Abstract

This study contends that many of modernity’s searching critiques of Christian religion can and must be rightly understood to have their mainsprings from within Christianity itself. More specifically, it proposes that tensions internal to Christianity—between the cool rigidities of public confessional orthodoxy fused with political establishment on the one hand, and dogmatically relaxed but morally conscientious faith rooted in internal spiritual experience on the other—play themselves out repeatedly (if variously) in the work of many leading modern critics. The story of modern doubt is less a story of the acids of modern science inevitably corroding outmoded religious faith as it is the consequence of passionate Christian morality repeatedly scandalised by experiences of intolerance and violent persecution born of the coupling of over-confident Christian orthodoxy and anxious political authority.
Concise discussions of Luther and Calvin illustrate how ‘Protestantism was born in unblushing contradiction’ (p. 32) as both produce and perform the ‘paradox of violent faith’ (p. 68), unleashing evangelical reform only to tether it to the re-enforcement of public order, confessional orthodoxy and the theologically rationalised violent persecution of ‘heretics’. Moving chronologically from the 16th through to the 19th century, the book sets forth a series of engaging portraits of exemplary figures in context.
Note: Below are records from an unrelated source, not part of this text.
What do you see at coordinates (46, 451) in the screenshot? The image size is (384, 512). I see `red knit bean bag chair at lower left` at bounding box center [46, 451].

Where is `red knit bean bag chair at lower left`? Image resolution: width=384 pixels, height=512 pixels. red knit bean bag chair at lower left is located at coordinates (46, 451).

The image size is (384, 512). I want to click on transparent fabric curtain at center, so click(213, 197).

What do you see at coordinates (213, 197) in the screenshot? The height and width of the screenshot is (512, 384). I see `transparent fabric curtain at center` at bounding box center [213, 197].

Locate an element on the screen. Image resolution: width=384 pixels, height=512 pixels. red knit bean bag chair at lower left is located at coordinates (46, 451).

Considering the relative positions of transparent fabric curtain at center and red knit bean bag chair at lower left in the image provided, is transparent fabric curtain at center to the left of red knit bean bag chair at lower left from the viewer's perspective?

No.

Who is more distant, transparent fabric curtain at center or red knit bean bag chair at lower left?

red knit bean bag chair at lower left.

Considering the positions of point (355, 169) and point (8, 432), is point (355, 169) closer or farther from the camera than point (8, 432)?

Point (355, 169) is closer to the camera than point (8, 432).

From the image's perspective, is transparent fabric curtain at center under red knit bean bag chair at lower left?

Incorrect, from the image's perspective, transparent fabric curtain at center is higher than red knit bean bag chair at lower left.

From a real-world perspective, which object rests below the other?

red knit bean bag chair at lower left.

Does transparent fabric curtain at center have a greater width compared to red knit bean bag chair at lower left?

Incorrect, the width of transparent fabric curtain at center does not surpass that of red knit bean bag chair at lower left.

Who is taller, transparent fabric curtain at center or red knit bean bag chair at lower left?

Exposition of the unsurprisingly religious character of the passionate spiritual protests against intolerance by figures like Franck, Castellio, the Dutch Collegiants, and English Quakers and Levellers, secures crucial insights into recurrent pattern of critique on the basis of which Erdozain then extends his argument to discern something of the same moral and spiritual passion in the work of Spinoza, Bayle, Voltaire, and then even in Huxley, Eliot, Feuerbach and Marx. Time and again, piety becomes eloquently sceptical of the ‘power of doctrine’ when faced with the outworkings of the ‘doctrine of power’ in the suppression of dissent. Across the piece, Erdozain wants us to register how consistently doubt appears as a reflex of spiritually shaped moral repugnance at religiously rationalised persecution. A remark cited from Frances Newman—Cardinal Newman’s brother—might be offered as a rubric over the whole: ‘Oh, Dogma! Dogma! how dost thou trample under foot love, truth, conscience, justice!’ (p. 199).
Detailed, careful, and written close to its sources, the book is also well-paced and beautifully written. While composed as a single overarching argument, readers could well access any one of the chapters—e.g., the particularly rich discussions of Spinoza or Voltaire—discretely with understanding. Erdozain’s fine study makes an invaluable contribution to the ongoing scholarly task of rendering the story of the modern fate of religion generally, and of Christian faith in particular, as nuanced and complex as reality requires.